### Tasks to perform
1 - Do these statements agree with the appraisal of Alice Munro? (a) Her stories are set largely in small-town and rural Canada. (b) Her work is said to resemble Raymond Carver's minimalism. (c) Jonathan Franzen is named among the authors who celebrate her. Answer yes or no for each and quote the words from the appraisal that decide it.
2 - According to the appraisal of Alice Munro, with what qualities do her tales map the crevices of characters' hearts?
3 - Write what comes next in the appraisal of Alice Munro, starting after its final sentence.

-- Document section follows --

Saturday, October 12, 2013

Alice Munro / Master of the Intricacies of the Human Heart

Alice Munro


AN APPRAISAL

Master of the Intricacies 

of the Human Heart


Alice Munro, Nobel Winner, Mines the Inner Lives of Girls and Women



by Michiko Kakutani
The New York Times, October 10, 2012

Alice Munro, named on Thursday as the winner of the 2013 Nobel Prize in Literature, once observed: “The complexity of things — the things within things — just seems to be endless. I mean nothing is easy, nothing is simple.”

Alice Munro

That is also a perfect description of Ms. Munro’s quietly radiant short stories — stories that have established her as one of the foremost practitioners of the form. Set largely in small-town and rural Canada and often focused on the lives of girls and women, her tales have the swoop and density of big, intimate novels, mapping the crevices of characters’ hearts with cleareyed Chekhovian empathy and wisdom.
Fluent and deceptively artless on the page, these stories are actually amazingly intricate constructions that move back and forth in time, back and forth between reality and memory, opening out, magically, to disclose the long panoramic vistas in these people’s lives (the starts, stops and reversals that stand out as hinge moments in their personal histories) and the homely details of their day-to-day routines: the dull coping with “food and mess and houses” that can take up so much of their heroines’ time.
Ms. Munro’s stories possess an emotional amplitude and a psychological density that stand in sharp contrast to the minimalistic work of Raymond Carver, and to Donald Barthelme’s playful, postmodernist tales. Her understanding of the music of domestic life, her ability to simultaneously detail her characters’ inner landscapes and their place in a meticulously observed community, and her talent for charting “the progress of love” as it morphs and mutates through time — these gifts have not only helped Ms. Munro redefine the contours of the contemporary short story, but have also made her one of today’s most influential writers, celebrated by authors as disparate as Lorrie Moore, Jonathan Franzen, Deborah Eisenberg and Mona Simpson.

-- Document section concluded --
-- Given records follows --

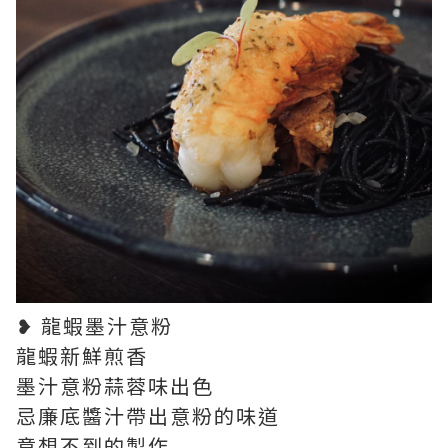
❥ 龍蝦墨汁意粉
龍蝦新鮮煎香
墨汁意粉蒜蓉味出色
忌廉底醬汁帶出意粉的味道
意想不到的製作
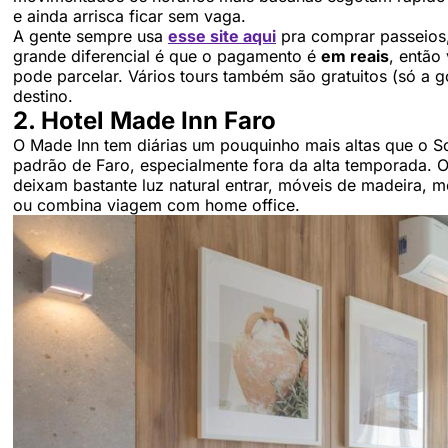
e ainda arrisca ficar sem vaga.
A gente sempre usa
esse site aqui
pra comprar passeios, 
grande diferencial é que o pagamento é
em reais
, então
pode parcelar. Vários tours também são gratuitos (só a g
destino.
2. Hotel Made Inn Faro
O Made Inn tem diárias um pouquinho mais altas que o S
padrão de Faro, especialmente fora da alta temporada. 
deixam bastante luz natural entrar, móveis de madeira, 
ou combina viagem com home office.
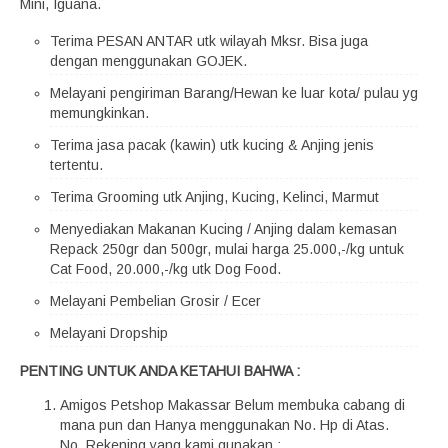
Mini, Iguana.
Terima PESAN ANTAR utk wilayah Mksr. Bisa juga
dengan menggunakan GOJEK.
Melayani pengiriman Barang/Hewan ke luar kota/ pulau yg
memungkinkan.
Terima jasa pacak (kawin) utk kucing & Anjing jenis
tertentu.
Terima Grooming utk Anjing, Kucing, Kelinci, Marmut
Menyediakan Makanan Kucing / Anjing dalam kemasan
Repack 250gr dan 500gr, mulai harga 25.000,-/kg untuk
Cat Food, 20.000,-/kg utk Dog Food.
Melayani Pembelian Grosir / Ecer
Melayani Dropship
PENTING UNTUK ANDA KETAHUI BAHWA :
Amigos Petshop Makassar Belum membuka cabang di
mana pun dan Hanya menggunakan No. Hp di Atas.
No. Rekening yang kami gunakan :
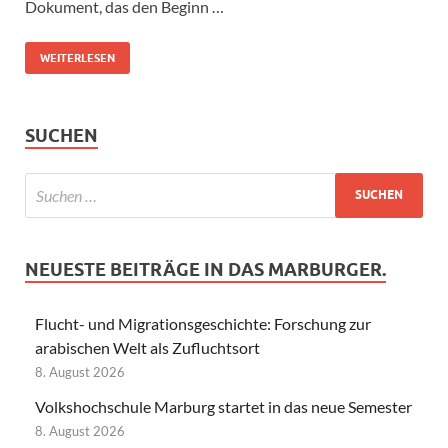
Dokument, das den Beginn …
WEITERLESEN
SUCHEN
NEUESTE BEITRÄGE IN DAS MARBURGER.
Flucht- und Migrationsgeschichte: Forschung zur
arabischen Welt als Zufluchtsort
8. August 2026
Volkshochschule Marburg startet in das neue Semester
8. August 2026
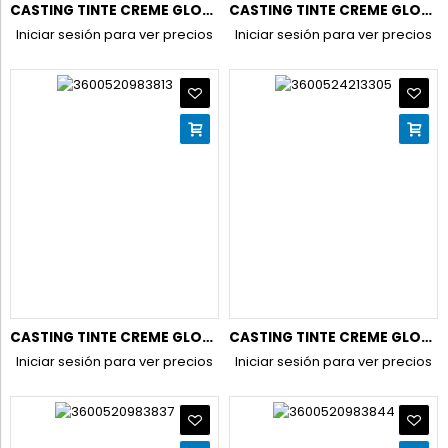
CASTING TINTE CREME GLOSS N.210 NEGRO AZULADO
CASTING TINTE CREME GLOSS N.300 CASTAÑO OSCURO
Iniciar sesión para ver precios
Iniciar sesión para ver precios
CASTING TINTE CREME GLOSS N.400 CASTAÑO
CASTING TINTE CREME GLOSS N.4102 CACAO HELADO (NUEVO)
Iniciar sesión para ver precios
Iniciar sesión para ver precios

-- Given records concluded --

### Answers below
1 -
(a) Yes: "Set largely in small-town and rural Canada"
(b) No: "stand in sharp contrast to the minimalistic work of Raymond Carver"
(c) Yes: "celebrated by authors as disparate as Lorrie Moore, Jonathan Franzen, Deborah Eisenberg and Mona Simpson"

2 - With cleareyed Chekhovian empathy and wisdom.

3 -
In short fiction that spans four and a half decades — beginning with the collection “Dance of the Happy Shades” (1968), through classic volumes like “The Moons of Jupiter” (1982), “The Progress of Love”(1986), “Friend of My Youth”(1990) and “Open Secrets” (1994), up to “Dear Life” (2012), which she has said will be her last — Ms. Munro has given us prismatic portraits of ordinary people that reveal their intelligence, toughness and capacity to dream, as well as their lies, blind spots and lapses of courage and good will. Such descriptions are delivered not with judgmental accountancy, but with the sort of “unsparing unsentimental love” harbored by a close friend or family member.
There is always an awareness in her fiction of the subjectivity of perception, and the kaleidoscopic permutations that memory can work on reality. In “Friend of My Youth,” the story of a twice-jilted woman named Flora is remembered by a friend, and that friend’s account, in turn, is framed by her daughter’s thoughts on the subject, turning Flora’s sad tale into a kind of Rorschach test for the pair of them.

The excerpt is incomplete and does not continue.